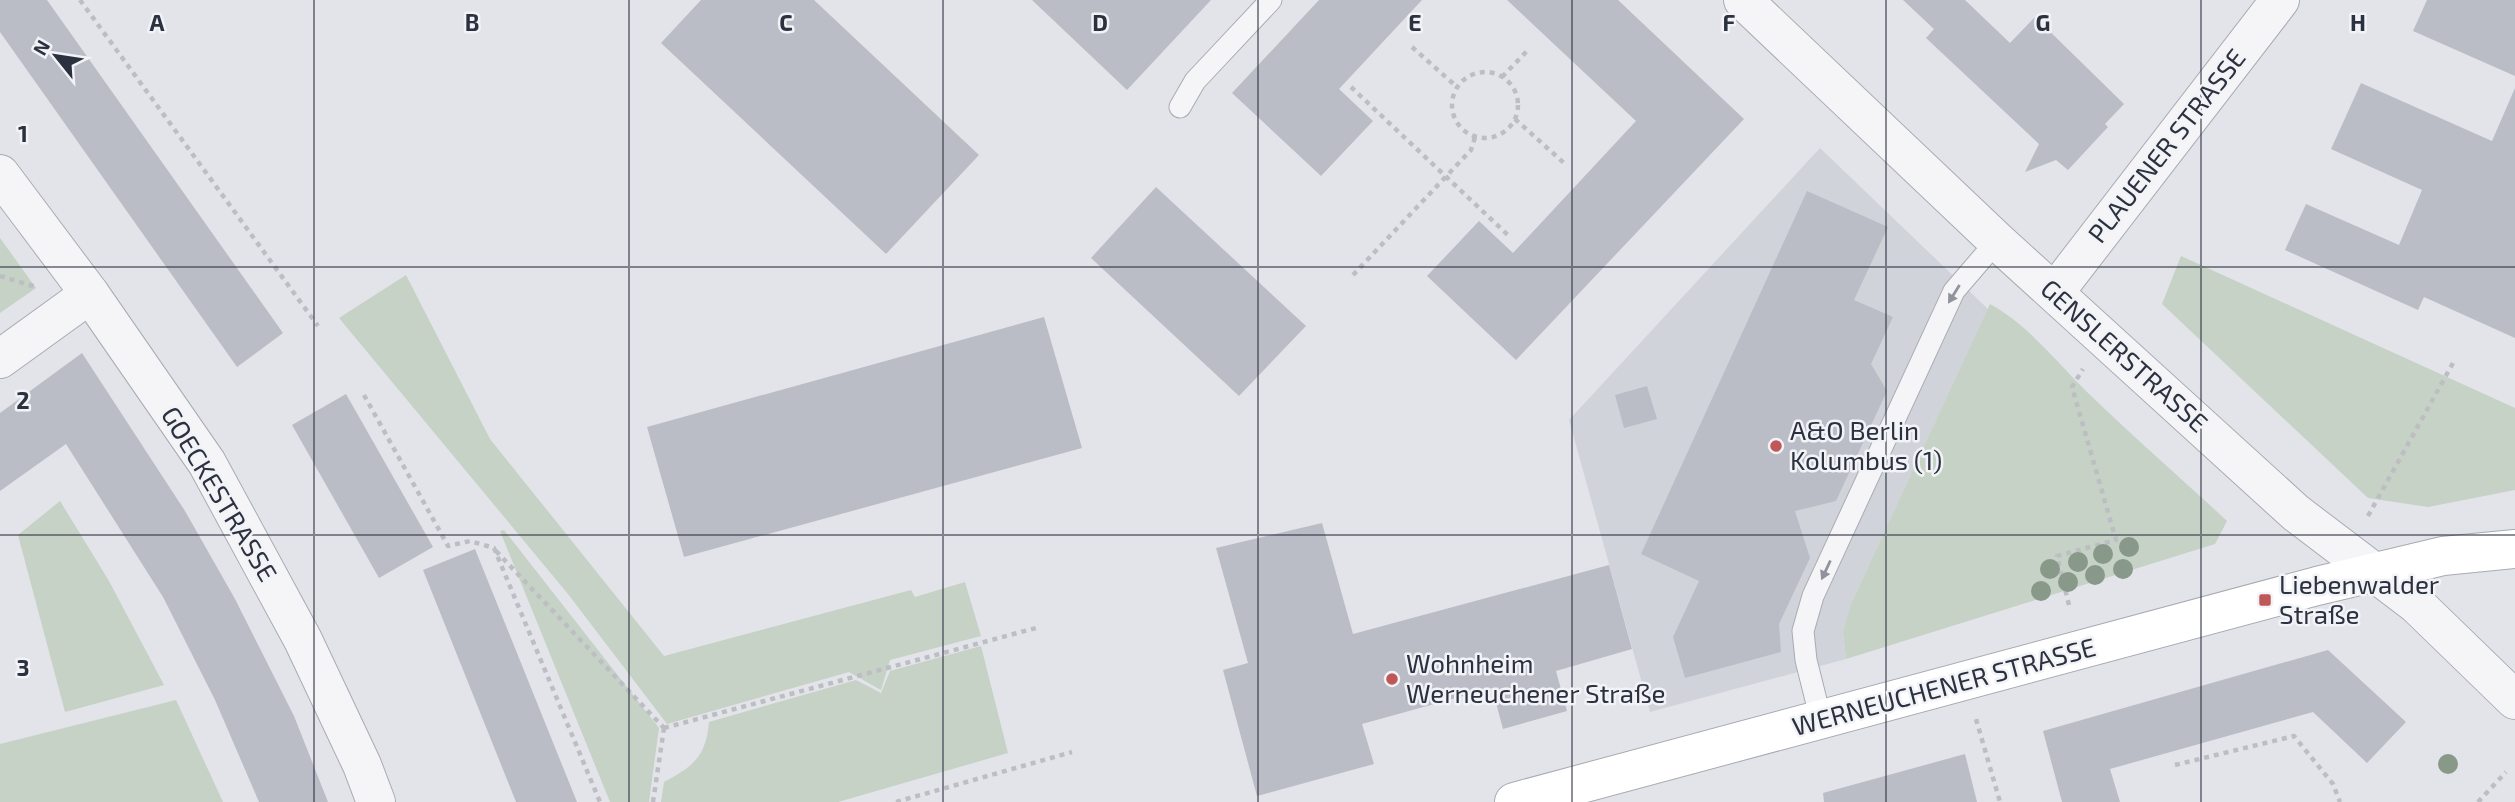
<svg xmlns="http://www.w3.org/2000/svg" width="2515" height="802" font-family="'Exo 2',sans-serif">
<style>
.built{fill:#d1d3db}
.green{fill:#c6d2c5}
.building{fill:#babdc5}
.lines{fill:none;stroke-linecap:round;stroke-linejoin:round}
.lane-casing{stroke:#a8abb3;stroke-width:23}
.street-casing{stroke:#a8abb3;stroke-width:40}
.secondary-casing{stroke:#a8abb3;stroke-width:40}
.path{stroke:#bdbec4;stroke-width:4.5;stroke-dasharray:5 5;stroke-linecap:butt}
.lane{stroke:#f5f5f8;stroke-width:21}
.street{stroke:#f5f5f8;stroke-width:38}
.secondary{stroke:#fff;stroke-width:38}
.tree{fill:#889889}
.oneway{fill:#90939c}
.grid{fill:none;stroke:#2c313f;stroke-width:2;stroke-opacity:0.55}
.poi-dot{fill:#bf5657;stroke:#f2f3f7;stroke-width:2.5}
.labels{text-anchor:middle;stroke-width:5;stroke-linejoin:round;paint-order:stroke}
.street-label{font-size:26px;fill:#2c313f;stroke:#f2f3f7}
.poi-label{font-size:26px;fill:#2c313f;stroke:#f2f3f7;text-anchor:start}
.grid-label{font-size:23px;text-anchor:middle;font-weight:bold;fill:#2c313f;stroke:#f2f3f7;stroke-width:5;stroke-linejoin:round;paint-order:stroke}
</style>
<rect width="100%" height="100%" fill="#e3e4e9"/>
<polygon class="built" points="1820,148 1988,309 1850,606 1843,632 1846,659 1650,712 1569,420"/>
<g class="green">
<polygon points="0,238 36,288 0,313"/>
<polygon points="2181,256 2515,408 2515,490 2428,507 2368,498 2162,304"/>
<polygon points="406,275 490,439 664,656 911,590 915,597 965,582 981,636 890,660 881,690 849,672 667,724 568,594 339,318"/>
<path d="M1990,304C2028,325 2054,359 2085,390C2131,435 2180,477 2227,521L2215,544L1846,659L1843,632L1850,606Z"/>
<polygon points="60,501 109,581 164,685 65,712 18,535"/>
<polygon points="504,530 659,728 649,802 610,802 500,531"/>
<path d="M981,646L1008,753L838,802H661L664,782C694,766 706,756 709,722L856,680L881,693L890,671Z"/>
<polygon points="176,700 223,802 0,802 0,744"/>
</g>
<g class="building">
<polygon points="0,0 47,0 283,333 237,367 0,32"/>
<polygon points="701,0 814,0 979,155 886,254 661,43"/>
<polygon points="1032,0 1211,0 1127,90"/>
<polygon points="1319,0 1422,0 1339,89 1373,121 1321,176 1232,93"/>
<polygon points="1507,0 1618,0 1744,119 1516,360 1427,276 1479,221 1513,253 1636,121"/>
<polygon points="1903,0 1965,0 2010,43 2035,17 2124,104 2105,124 2108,127 2068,170 2056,160 2025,172 2039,144 1926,38 1934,29"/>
<polygon points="2427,0 2515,0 2515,76 2413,31"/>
<polygon points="2361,83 2492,141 2515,88 2515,338 2424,297 2418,310 2285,250 2306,204 2399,245 2422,190 2331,149"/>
<polygon points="1156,187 1306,326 1239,396 1091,258"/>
<polygon points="1807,191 1888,227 1854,300 1893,317 1871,364 1887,391 1836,501 1795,511 1810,558 1779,624 1781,652 1685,678 1673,637 1699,581 1641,554"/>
<polygon points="1044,317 1082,448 684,557 647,427"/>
<polygon points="82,353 185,511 235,599 294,716 328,802 259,802 215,700 163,597 66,444 0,491 0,413"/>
<polygon points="1647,386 1657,419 1624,428 1615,395"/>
<polygon points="346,394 433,547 379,578 292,425"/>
<polygon points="1322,523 1353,634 1609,565 1632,649 1556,671 1567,711 1503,729 1492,688 1362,724 1374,764 1257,796 1223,670 1248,663 1216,548"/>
<polygon points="475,549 577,802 516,802 423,570"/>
<polygon points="2328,650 2406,722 2367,763 2313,712 2110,769 2120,802 2062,802 2043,731"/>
<polygon points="1965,754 1977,802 1824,802 1823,793"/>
</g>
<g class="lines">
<g class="lane-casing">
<g id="lane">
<polyline points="1180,107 1195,81 1271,0"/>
<polyline points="1821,720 1806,660 1803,631 1813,596 1954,291 1997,241"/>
</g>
</g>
<g class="street-casing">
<g id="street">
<polyline points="1743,0 1997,241 2296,513 2416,604 2515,700"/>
<polyline points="0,174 90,294 207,463 303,640 362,765 376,802"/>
<polyline points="2055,292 2280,0"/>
<polyline points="0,359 90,294"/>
</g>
</g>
<g class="secondary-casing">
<polyline id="secondary" points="1514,802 2317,586 2443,556 2515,549"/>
</g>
<g class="path">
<polyline points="80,0 318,326"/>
<polyline points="1412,47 1457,87"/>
<circle cx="1485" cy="105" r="33"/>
<polyline points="1502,77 1527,51"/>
<polyline points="1351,87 1510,237"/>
<polyline points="1515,119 1564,163"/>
<polyline points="1353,275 1471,150 1475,137"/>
<polyline points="0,276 36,287"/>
<polyline points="364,395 448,546 470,541 494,548 600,802"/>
<polyline points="2368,516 2453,363"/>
<polyline points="496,551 664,728"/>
<polyline points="2069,605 2057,556 2116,540 2072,387 2083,369"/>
<polyline points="1976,719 2000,802"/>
<polyline points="664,728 1036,628"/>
<polyline points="2175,765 2294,736 2333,784 2340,802"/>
<polyline points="653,802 664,728"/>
<polyline points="896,802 1072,752"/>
<polyline points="2478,802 2506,772"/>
</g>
<use href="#lane" class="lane"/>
<use href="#street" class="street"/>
<use href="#secondary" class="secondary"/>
</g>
<g class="tree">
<circle cx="2129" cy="547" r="10"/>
<circle cx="2103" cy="554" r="10"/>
<circle cx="2078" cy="562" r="10"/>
<circle cx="2050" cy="569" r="10"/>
<circle cx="2123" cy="569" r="10"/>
<circle cx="2095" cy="575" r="10"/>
<circle cx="2068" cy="582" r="10"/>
<circle cx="2041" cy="591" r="10"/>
<circle cx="2448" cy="764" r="10"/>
</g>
<defs><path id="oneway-solid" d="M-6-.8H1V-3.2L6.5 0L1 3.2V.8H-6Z" transform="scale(1.75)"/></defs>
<g class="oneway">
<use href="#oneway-solid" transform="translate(1954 294) rotate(122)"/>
<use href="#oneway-solid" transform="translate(1826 570) rotate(115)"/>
</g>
<path class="grid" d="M314,0V802M629,0V802M943,0V802M1258,0V802M1572,0V802M1886,0V802M2201,0V802M0,267H2515M0,535H2515"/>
<g class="poi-dot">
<circle cx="1776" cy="446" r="7"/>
<rect x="2258" y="593" width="14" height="14" rx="3.5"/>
<circle cx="1392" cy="679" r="7"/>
</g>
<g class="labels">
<g class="street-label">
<text transform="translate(2167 146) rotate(-52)" y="9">PLAUENER STRASSE</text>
<text transform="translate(2124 356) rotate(42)" y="9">GENSLERSTRASSE</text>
<text transform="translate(219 494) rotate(59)" y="9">GOECKESTRASSE</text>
<text transform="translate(1944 687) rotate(-15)" y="9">WERNEUCHENER STRASSE</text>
</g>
<g class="poi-label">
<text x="1790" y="440">A&amp;O Berlin<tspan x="1790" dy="30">Kolumbus (1)</tspan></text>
<text x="2279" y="594">Liebenwalder<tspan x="2279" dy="30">Straße</tspan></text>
<text x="1406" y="673">Wohnheim<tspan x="1406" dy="30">Werneuchener Straße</tspan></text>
</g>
</g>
<g class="grid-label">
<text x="157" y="31">A</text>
<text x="472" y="31">B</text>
<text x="786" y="31">C</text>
<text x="1100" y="31">D</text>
<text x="1415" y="31">E</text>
<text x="1729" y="31">F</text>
<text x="2043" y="31">G</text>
<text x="2358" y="31">H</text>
<text x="23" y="142">1</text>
<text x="23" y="409">2</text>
<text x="23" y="676">3</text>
</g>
<g transform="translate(56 56) rotate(300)" stroke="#f2f3f7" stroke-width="5" paint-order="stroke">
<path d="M0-5L12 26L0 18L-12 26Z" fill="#2c313f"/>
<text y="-10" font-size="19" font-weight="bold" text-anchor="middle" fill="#2c313f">N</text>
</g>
</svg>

***

### Assignment
Provide the number of lines in the records above containing the string "none", and write nothing more.

### The answer
2